> _Your objective_
Transcribe every line of the data below character for character, keeping the original spelling, punctuation, and line breaks.

═══ Dataset extract

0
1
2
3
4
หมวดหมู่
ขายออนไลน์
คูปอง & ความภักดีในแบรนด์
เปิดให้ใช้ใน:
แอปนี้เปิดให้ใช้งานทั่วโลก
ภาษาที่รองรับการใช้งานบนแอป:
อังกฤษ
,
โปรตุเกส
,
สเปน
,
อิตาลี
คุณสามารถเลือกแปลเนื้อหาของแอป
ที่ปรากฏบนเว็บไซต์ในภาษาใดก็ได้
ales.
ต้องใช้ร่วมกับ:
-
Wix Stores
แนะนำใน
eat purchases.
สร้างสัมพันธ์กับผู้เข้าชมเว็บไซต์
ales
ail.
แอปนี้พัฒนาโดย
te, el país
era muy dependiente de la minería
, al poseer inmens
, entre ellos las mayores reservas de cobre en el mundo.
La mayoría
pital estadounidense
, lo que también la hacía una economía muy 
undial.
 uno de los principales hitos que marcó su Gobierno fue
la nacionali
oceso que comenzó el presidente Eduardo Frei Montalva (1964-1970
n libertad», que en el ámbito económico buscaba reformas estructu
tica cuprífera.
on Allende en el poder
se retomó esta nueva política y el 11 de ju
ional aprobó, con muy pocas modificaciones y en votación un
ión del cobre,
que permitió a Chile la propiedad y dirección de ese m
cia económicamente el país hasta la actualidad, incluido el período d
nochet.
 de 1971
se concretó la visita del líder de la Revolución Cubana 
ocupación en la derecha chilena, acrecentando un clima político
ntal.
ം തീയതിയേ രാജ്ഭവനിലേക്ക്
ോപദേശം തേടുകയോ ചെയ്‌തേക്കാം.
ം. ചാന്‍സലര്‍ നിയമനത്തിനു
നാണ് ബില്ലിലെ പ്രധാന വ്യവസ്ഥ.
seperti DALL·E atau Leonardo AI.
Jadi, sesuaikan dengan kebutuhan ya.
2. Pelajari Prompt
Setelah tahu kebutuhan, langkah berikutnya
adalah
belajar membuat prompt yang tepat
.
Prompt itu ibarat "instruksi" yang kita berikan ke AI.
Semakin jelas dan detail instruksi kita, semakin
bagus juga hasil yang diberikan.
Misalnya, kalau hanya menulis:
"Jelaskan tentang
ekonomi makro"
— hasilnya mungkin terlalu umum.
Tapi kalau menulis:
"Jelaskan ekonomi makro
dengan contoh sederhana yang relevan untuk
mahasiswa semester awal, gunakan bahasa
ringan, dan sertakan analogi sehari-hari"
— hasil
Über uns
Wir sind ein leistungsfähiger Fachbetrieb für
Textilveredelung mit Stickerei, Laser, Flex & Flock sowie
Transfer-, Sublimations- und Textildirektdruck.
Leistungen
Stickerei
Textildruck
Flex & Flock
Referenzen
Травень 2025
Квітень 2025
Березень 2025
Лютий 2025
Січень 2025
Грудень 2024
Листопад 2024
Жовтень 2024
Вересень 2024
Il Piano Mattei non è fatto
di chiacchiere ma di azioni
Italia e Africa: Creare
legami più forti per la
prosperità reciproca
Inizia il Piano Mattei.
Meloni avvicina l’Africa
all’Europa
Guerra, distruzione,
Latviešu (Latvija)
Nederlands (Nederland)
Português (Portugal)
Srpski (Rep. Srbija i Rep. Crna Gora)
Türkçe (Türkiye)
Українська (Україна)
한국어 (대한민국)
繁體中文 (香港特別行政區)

══════

> _Answer_
0
1
2
3
4
หมวดหมู่
ขายออนไลน์
คูปอง & ความภักดีในแบรนด์
เปิดให้ใช้ใน:
แอปนี้เปิดให้ใช้งานทั่วโลก
ภาษาที่รองรับการใช้งานบนแอป:
อังกฤษ
,
โปรตุเกส
,
สเปน
,
อิตาลี
คุณสามารถเลือกแปลเนื้อหาของแอป
ที่ปรากฏบนเว็บไซต์ในภาษาใดก็ได้
ales.
ต้องใช้ร่วมกับ:
-
Wix Stores
แนะนำใน
eat purchases.
สร้างสัมพันธ์กับผู้เข้าชมเว็บไซต์
ales
ail.
แอปนี้พัฒนาโดย
te, el país
era muy dependiente de la minería
, al poseer inmens
, entre ellos las mayores reservas de cobre en el mundo.
La mayoría
pital estadounidense
, lo que también la hacía una economía muy 
undial.
 uno de los principales hitos que marcó su Gobierno fue
la nacionali
oceso que comenzó el presidente Eduardo Frei Montalva (1964-1970
n libertad», que en el ámbito económico buscaba reformas estructu
tica cuprífera.
on Allende en el poder
se retomó esta nueva política y el 11 de ju
ional aprobó, con muy pocas modificaciones y en votación un
ión del cobre,
que permitió a Chile la propiedad y dirección de ese m
cia económicamente el país hasta la actualidad, incluido el período d
nochet.
 de 1971
se concretó la visita del líder de la Revolución Cubana 
ocupación en la derecha chilena, acrecentando un clima político
ntal.
ം തീയതിയേ രാജ്ഭവനിലേക്ക്
ോപദേശം തേടുകയോ ചെയ്‌തേക്കാം.
ം. ചാന്‍സലര്‍ നിയമനത്തിനു
നാണ് ബില്ലിലെ പ്രധാന വ്യവസ്ഥ.
seperti DALL·E atau Leonardo AI.
Jadi, sesuaikan dengan kebutuhan ya.
2. Pelajari Prompt
Setelah tahu kebutuhan, langkah berikutnya
adalah
belajar membuat prompt yang tepat
.
Prompt itu ibarat "instruksi" yang kita berikan ke AI.
Semakin jelas dan detail instruksi kita, semakin
bagus juga hasil yang diberikan.
Misalnya, kalau hanya menulis:
"Jelaskan tentang
ekonomi makro"
— hasilnya mungkin terlalu umum.
Tapi kalau menulis:
"Jelaskan ekonomi makro
dengan contoh sederhana yang relevan untuk
mahasiswa semester awal, gunakan bahasa
ringan, dan sertakan analogi sehari-hari"
— hasil
Über uns
Wir sind ein leistungsfähiger Fachbetrieb für
Textilveredelung mit Stickerei, Laser, Flex & Flock sowie
Transfer-, Sublimations- und Textildirektdruck.
Leistungen
Stickerei
Textildruck
Flex & Flock
Referenzen
Травень 2025
Квітень 2025
Березень 2025
Лютий 2025
Січень 2025
Грудень 2024
Листопад 2024
Жовтень 2024
Вересень 2024
Il Piano Mattei non è fatto
di chiacchiere ma di azioni
Italia e Africa: Creare
legami più forti per la
prosperità reciproca
Inizia il Piano Mattei.
Meloni avvicina l’Africa
all’Europa
Guerra, distruzione,
Latviešu (Latvija)
Nederlands (Nederland)
Português (Portugal)
Srpski (Rep. Srbija i Rep. Crna Gora)
Türkçe (Türkiye)
Українська (Україна)
한국어 (대한민국)
繁體中文 (香港特別行政區)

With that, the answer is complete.